== DATASET EXTRACT ==

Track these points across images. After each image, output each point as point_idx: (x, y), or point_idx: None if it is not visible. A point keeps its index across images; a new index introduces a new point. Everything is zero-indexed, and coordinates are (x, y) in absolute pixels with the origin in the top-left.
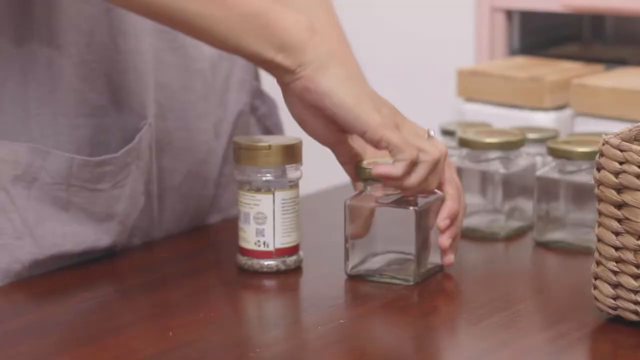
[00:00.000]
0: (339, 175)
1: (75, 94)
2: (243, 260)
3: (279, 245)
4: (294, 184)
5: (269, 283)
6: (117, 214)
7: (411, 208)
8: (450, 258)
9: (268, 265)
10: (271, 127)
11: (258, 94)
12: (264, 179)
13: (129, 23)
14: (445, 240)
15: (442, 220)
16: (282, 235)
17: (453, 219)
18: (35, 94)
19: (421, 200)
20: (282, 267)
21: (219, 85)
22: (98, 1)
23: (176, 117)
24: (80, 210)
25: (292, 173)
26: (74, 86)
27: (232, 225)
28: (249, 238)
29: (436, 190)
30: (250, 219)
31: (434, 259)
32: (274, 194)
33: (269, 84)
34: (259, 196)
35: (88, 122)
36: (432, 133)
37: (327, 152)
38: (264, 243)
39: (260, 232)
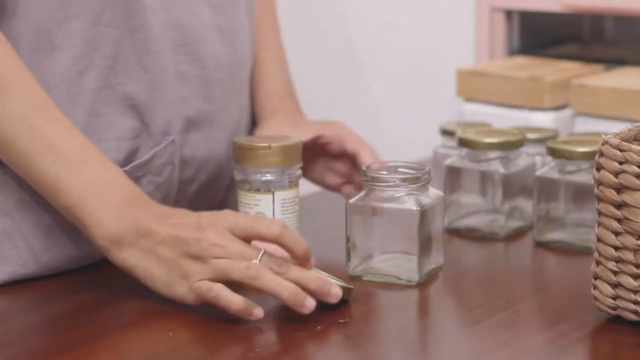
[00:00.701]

===

● **PROBLEM REQUIREMENTS**: Could all the data above be given again exactly, leaving out its images?

● **SOLUTION TO THIS PROBLEM**:
Track these points across images. After each image, output each point as point_idx: (x, y), or point_idx: None if it is not visible. A point keeps its index across images; a new index introduces a new point. Everything is zero-indexed, and coordinates are (x, y) in absolute pixels with the origin in the top-left.
[00:00.000]
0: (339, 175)
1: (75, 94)
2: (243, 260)
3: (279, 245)
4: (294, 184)
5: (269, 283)
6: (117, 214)
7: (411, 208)
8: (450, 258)
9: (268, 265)
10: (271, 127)
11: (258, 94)
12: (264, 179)
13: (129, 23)
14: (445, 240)
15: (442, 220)
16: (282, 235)
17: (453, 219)
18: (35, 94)
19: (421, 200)
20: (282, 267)
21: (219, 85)
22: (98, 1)
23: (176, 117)
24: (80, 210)
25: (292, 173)
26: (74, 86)
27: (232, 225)
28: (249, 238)
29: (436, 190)
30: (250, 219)
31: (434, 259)
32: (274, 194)
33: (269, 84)
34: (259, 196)
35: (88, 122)
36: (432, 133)
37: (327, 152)
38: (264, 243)
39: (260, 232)
[00:00.701]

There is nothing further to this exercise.